BEGIN MATERIAL SHOWN

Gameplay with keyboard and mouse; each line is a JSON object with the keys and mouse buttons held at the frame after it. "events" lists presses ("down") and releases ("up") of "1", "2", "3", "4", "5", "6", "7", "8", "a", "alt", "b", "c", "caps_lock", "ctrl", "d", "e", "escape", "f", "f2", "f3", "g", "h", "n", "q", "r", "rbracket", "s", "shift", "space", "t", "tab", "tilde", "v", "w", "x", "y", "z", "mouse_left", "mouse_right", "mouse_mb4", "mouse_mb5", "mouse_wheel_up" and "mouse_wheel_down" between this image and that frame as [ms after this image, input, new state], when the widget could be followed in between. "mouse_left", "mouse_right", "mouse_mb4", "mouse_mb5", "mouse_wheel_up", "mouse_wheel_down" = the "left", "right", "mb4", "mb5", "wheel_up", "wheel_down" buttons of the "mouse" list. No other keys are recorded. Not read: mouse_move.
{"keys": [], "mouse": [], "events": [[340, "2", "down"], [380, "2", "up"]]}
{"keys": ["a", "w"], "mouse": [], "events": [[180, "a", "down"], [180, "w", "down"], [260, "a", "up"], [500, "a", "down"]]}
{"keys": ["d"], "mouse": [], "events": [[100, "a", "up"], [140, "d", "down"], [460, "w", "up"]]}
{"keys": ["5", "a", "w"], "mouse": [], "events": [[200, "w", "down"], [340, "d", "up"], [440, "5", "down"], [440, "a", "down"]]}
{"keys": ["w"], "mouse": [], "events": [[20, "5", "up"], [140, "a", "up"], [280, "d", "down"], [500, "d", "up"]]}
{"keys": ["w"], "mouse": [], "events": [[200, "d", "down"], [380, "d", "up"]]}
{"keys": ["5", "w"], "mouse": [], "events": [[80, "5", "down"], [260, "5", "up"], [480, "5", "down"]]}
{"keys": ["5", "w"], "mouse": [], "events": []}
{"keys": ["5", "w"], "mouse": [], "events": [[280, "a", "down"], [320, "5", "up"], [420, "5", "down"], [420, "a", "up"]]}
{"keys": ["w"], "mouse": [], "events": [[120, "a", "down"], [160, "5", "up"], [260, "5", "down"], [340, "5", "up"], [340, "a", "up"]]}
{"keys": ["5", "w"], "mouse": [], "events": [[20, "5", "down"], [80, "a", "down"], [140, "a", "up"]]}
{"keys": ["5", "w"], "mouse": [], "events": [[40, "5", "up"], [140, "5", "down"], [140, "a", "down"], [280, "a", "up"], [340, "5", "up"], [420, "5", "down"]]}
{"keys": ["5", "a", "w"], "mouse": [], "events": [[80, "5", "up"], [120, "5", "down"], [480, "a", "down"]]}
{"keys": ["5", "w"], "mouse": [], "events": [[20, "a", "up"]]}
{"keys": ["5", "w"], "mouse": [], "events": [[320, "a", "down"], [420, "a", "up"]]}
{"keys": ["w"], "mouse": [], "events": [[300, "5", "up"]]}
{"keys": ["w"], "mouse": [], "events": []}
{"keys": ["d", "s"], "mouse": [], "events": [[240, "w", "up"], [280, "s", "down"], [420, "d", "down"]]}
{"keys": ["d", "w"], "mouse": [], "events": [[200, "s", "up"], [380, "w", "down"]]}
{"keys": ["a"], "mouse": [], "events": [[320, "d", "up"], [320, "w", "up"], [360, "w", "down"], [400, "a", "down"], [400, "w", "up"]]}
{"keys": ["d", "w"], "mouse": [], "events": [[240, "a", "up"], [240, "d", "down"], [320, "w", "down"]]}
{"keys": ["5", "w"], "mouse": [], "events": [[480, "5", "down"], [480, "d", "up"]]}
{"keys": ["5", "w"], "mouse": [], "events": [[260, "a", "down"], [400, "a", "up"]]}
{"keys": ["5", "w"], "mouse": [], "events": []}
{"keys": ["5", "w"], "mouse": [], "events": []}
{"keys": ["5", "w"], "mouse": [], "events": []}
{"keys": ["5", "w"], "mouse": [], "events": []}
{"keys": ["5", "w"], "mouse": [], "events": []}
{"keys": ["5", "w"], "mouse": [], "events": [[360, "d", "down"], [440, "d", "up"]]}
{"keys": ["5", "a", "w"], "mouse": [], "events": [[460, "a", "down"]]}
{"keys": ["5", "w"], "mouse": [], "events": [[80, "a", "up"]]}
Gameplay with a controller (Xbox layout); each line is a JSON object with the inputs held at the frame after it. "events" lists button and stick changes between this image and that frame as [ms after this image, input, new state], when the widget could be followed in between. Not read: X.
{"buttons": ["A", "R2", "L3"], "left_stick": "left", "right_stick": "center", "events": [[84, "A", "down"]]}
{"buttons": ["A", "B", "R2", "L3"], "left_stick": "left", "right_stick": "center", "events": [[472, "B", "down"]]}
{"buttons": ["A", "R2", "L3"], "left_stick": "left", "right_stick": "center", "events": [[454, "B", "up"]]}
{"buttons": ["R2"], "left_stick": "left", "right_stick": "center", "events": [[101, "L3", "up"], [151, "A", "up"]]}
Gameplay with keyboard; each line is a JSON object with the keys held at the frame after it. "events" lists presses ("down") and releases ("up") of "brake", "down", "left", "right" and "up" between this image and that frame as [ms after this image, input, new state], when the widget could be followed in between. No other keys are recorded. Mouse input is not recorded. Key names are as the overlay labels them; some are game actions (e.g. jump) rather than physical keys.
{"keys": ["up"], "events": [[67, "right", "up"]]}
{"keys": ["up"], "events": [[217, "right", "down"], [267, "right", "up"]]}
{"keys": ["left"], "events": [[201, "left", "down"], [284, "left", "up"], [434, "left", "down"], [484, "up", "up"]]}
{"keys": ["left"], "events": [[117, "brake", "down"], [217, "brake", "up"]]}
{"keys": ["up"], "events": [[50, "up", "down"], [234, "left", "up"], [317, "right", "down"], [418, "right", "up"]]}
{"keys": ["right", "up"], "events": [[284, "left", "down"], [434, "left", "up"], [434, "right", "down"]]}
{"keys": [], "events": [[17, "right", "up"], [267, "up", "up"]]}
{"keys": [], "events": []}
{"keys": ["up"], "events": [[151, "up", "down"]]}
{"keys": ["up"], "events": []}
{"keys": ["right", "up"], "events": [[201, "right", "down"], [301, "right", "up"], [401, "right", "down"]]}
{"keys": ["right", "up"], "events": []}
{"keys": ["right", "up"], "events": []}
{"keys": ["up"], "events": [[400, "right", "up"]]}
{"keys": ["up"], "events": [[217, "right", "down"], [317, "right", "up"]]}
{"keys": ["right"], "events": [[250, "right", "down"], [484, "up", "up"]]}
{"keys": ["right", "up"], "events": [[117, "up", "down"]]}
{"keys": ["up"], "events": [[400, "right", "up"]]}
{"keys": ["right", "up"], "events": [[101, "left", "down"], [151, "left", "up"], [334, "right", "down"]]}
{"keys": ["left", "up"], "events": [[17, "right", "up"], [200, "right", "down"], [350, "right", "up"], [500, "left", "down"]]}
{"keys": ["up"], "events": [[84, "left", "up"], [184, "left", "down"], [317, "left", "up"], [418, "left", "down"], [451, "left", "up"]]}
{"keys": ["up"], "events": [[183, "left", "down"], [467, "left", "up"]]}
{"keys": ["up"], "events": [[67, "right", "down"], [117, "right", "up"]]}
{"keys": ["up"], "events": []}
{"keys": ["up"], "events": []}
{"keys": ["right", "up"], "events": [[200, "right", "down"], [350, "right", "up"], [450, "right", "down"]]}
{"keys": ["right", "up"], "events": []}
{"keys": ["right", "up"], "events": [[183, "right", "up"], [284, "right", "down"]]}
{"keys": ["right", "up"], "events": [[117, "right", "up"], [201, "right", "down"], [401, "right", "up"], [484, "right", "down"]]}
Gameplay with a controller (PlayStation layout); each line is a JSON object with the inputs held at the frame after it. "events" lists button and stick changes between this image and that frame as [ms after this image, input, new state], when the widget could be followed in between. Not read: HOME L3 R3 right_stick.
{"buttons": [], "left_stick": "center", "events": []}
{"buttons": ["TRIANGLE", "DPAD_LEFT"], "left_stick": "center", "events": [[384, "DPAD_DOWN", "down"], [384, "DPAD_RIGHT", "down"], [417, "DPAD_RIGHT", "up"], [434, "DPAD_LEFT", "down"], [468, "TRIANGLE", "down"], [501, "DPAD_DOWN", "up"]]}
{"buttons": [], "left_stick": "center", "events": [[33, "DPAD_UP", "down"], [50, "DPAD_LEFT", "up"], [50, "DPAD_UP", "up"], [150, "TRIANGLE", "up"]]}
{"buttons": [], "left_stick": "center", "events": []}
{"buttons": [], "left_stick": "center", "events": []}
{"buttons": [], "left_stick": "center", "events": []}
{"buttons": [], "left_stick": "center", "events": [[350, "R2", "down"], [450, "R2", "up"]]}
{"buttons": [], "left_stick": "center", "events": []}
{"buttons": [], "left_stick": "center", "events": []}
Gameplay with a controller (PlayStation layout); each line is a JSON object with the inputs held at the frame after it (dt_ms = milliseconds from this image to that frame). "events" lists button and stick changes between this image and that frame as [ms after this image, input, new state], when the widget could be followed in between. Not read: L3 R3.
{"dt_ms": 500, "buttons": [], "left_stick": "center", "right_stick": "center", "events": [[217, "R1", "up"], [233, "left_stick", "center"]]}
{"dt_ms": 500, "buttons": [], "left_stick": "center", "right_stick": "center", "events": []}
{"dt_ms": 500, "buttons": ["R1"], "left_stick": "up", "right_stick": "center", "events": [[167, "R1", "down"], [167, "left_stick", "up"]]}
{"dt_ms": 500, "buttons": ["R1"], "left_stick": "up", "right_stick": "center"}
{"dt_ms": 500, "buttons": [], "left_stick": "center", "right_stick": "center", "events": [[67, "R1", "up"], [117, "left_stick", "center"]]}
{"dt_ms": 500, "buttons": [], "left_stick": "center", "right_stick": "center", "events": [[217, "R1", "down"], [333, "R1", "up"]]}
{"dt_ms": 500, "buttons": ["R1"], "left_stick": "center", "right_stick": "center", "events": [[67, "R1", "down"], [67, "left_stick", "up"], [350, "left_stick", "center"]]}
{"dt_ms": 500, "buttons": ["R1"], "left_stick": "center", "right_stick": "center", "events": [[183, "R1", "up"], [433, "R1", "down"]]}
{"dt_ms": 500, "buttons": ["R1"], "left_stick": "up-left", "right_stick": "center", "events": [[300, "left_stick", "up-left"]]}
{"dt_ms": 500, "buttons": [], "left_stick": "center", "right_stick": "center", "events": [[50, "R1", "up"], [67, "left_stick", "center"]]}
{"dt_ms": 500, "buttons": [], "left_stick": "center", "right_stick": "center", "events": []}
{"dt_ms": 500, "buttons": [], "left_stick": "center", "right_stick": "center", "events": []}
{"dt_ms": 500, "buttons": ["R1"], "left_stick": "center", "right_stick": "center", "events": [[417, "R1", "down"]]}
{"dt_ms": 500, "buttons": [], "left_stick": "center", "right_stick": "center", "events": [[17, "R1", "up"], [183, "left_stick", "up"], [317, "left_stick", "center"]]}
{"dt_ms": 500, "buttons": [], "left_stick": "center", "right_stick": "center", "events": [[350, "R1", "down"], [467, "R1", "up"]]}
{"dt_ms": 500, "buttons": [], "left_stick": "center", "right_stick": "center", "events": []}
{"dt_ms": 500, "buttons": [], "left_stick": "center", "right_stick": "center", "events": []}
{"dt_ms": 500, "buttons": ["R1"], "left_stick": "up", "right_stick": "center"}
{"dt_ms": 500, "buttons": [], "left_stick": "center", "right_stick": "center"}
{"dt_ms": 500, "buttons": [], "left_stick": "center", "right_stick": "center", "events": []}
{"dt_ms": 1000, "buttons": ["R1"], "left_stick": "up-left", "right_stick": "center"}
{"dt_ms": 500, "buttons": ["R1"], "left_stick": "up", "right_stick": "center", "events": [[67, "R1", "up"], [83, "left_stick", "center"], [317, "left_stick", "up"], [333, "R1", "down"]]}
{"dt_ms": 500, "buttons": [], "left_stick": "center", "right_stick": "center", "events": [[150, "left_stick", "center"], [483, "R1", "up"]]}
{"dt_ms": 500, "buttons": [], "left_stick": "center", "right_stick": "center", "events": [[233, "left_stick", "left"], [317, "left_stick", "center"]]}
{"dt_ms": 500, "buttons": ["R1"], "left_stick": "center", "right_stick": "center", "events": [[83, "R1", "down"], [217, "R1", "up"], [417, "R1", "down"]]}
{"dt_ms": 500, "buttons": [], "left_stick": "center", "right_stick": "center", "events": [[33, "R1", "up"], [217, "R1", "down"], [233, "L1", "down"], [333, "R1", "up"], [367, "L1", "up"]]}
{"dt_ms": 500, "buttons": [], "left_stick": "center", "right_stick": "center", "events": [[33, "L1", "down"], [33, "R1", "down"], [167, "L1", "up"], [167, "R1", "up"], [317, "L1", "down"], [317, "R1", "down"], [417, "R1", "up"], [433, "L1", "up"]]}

END MATERIAL SHOWN

In the records above, count the lines holding the word "TRIANGLE"; give only that number.

2